For the study, 512 children aged 8-13 years in two Chinese villages were tested – Wamaio with an average of 2.47 mg/L water fluoride (range 0.57-4.50 mg/L) and Xinhuai averaging 0.36 mg/L (range 0.18-0.76 mg/L). About 28 percent of the children in the low-fluoride area scored as bright, normal or higher intelligence compared to only 8 percent in the high fluoride area of Wamaio.
In the high-fluoride city, 15 percent had scores indicating mental retardation and only 6 percent in the low-fluoride city. The authors of the study eliminated both lead exposure and iodine deficiency as possible causes for the lowered IQs. They also excluded any children who had a history of brain disease or head injury and none drank brick tea, known to contain high fluoride levels. Neither village is exposed to fluoride pollution from burning coal or other industrial sources, said the study.

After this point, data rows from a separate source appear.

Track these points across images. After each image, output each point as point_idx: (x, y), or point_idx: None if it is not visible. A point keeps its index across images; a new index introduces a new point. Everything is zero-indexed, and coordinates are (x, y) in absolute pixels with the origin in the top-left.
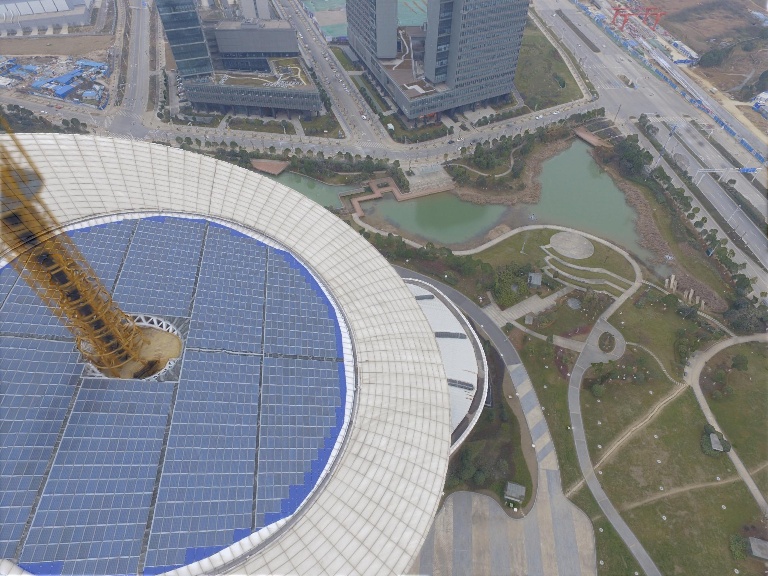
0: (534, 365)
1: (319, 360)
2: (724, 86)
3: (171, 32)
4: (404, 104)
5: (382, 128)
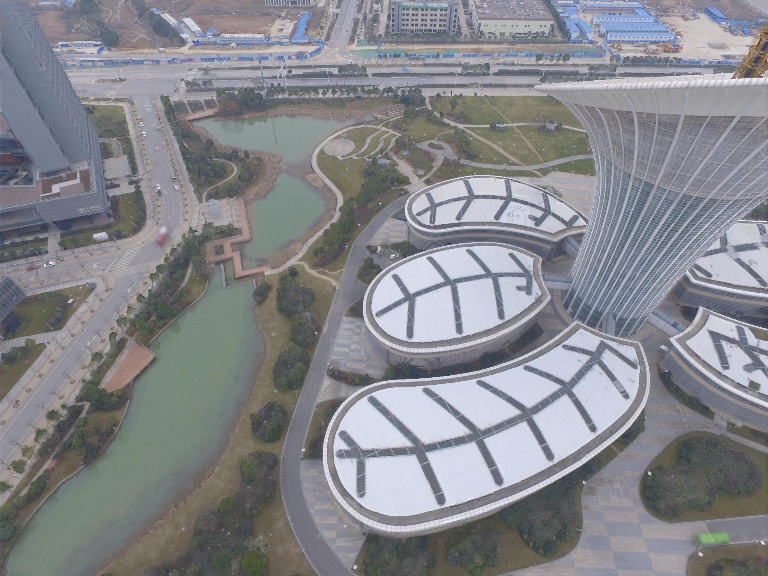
0: (459, 175)
1: None
2: (153, 47)
3: None
4: (81, 205)
5: (92, 247)
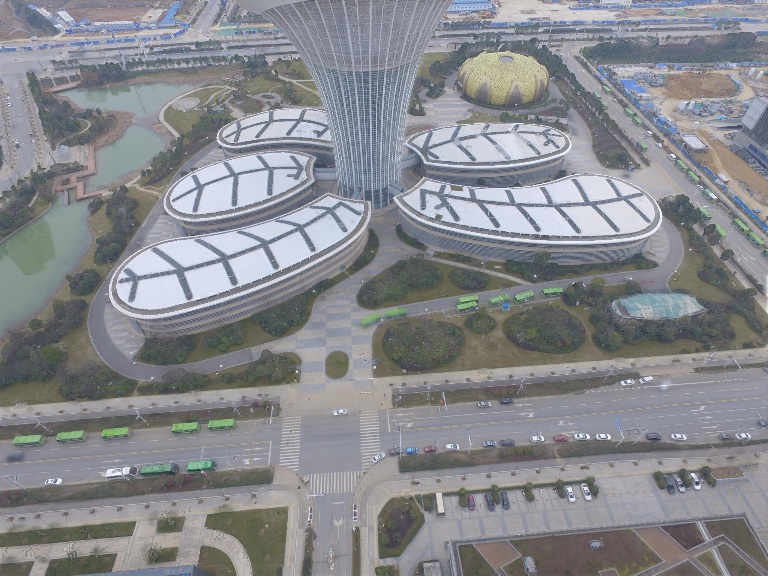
0: None
1: None
2: (28, 37)
3: None
4: None
5: None
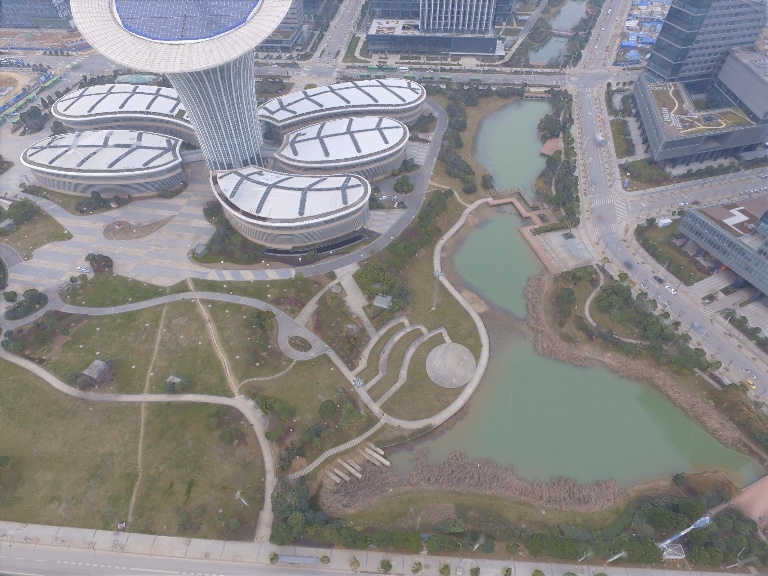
0: None
1: (182, 33)
2: None
3: (668, 25)
4: None
5: None
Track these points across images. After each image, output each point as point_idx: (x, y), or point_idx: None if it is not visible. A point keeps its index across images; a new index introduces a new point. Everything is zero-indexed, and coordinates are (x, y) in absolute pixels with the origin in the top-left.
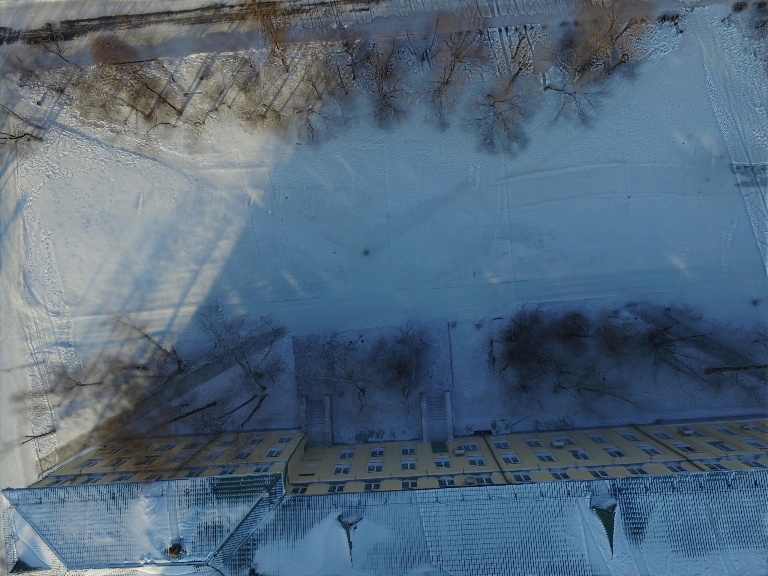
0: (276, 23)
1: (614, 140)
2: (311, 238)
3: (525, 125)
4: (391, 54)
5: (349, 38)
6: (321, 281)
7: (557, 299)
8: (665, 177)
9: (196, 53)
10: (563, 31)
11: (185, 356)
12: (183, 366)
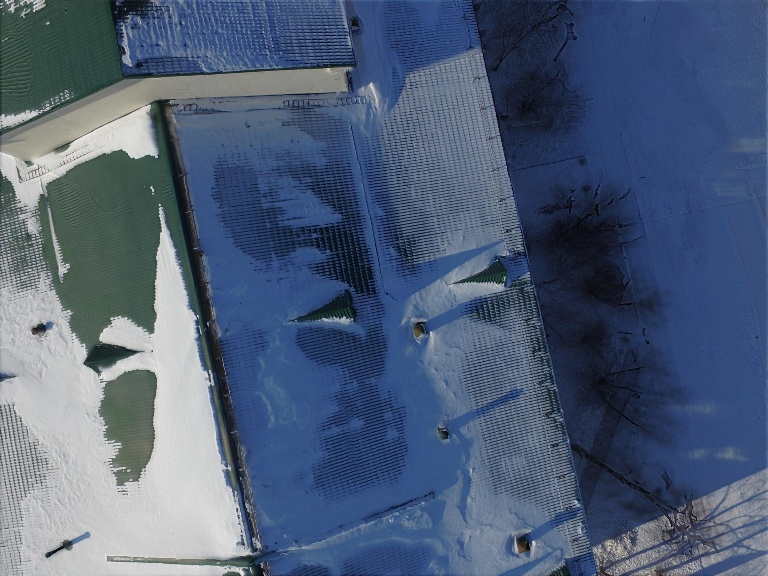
0: None
1: None
2: None
3: None
4: None
5: None
6: (611, 7)
7: (630, 272)
8: None
9: None
10: None
11: None
12: None
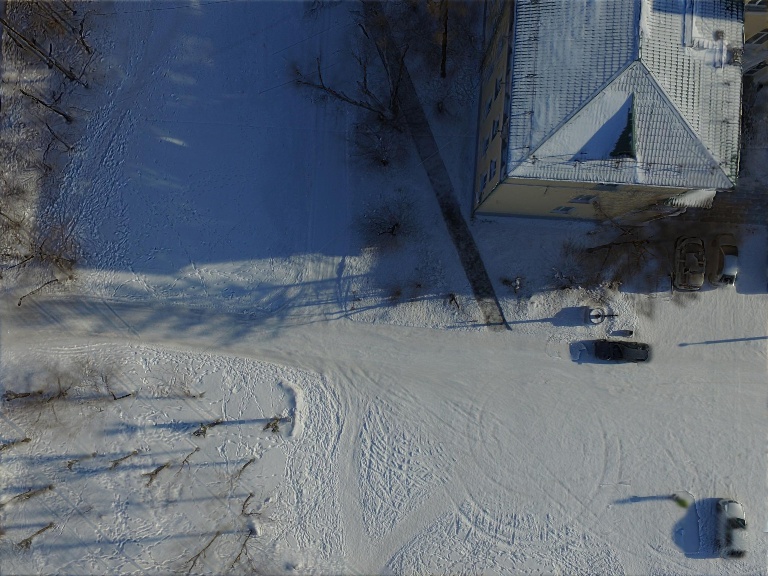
0: None
1: None
2: None
3: None
4: None
5: None
6: None
7: None
8: None
9: (1, 44)
10: None
11: None
12: None
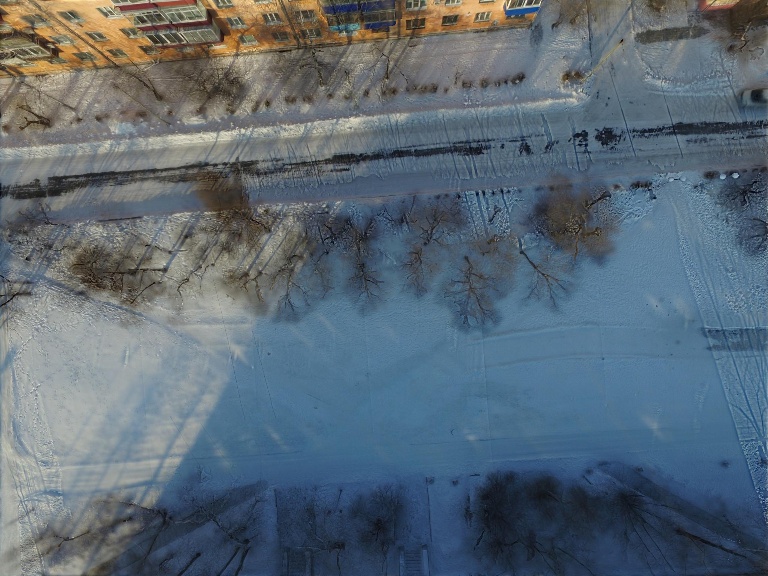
0: (259, 182)
1: (589, 302)
2: (293, 393)
3: (502, 286)
4: (370, 224)
5: (330, 198)
6: (303, 436)
7: (533, 458)
8: (639, 339)
9: (181, 212)
10: (539, 195)
11: (170, 508)
12: (168, 518)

Paul Connett, director of the Fluoride Action Network, says: This is the 24th study that has found this association, but this study is stronger than the rest because the authors have controlled for key confounding variables and in addition to correlating lowered IQ with levels of fluoride in the water, the authors found a correlation between lowered IQ and fluoride levels in children's blood. This brings us closer to a cause and effect relationship between fluoride exposure and brain damage in children.
What is also striking is that the levels of the fluoride in the community where the lowered IQs were recorded were lower than the EPA's so-called 'safe' drinking water standard for fluoride of 4 ppm and far too close for comfort to the levels used in artificial fluoridation programs (0.7 – 1.2 ppm), says Connett. The study authors write: In this study we found a significant dose-response relation between fluoride level in serum and children's IQ.
Tara Blank, the Science and Health Officer for the Fluoride Action Network, says: This should be the study that finally ends water fluoridation. Millions of American children are being exposed unnecessarily to this neurotoxin on a daily basis. Who in their right minds would risk lowering their child's intelligence in order to reduce a small amount of tooth decay, for which the evidence is very weak?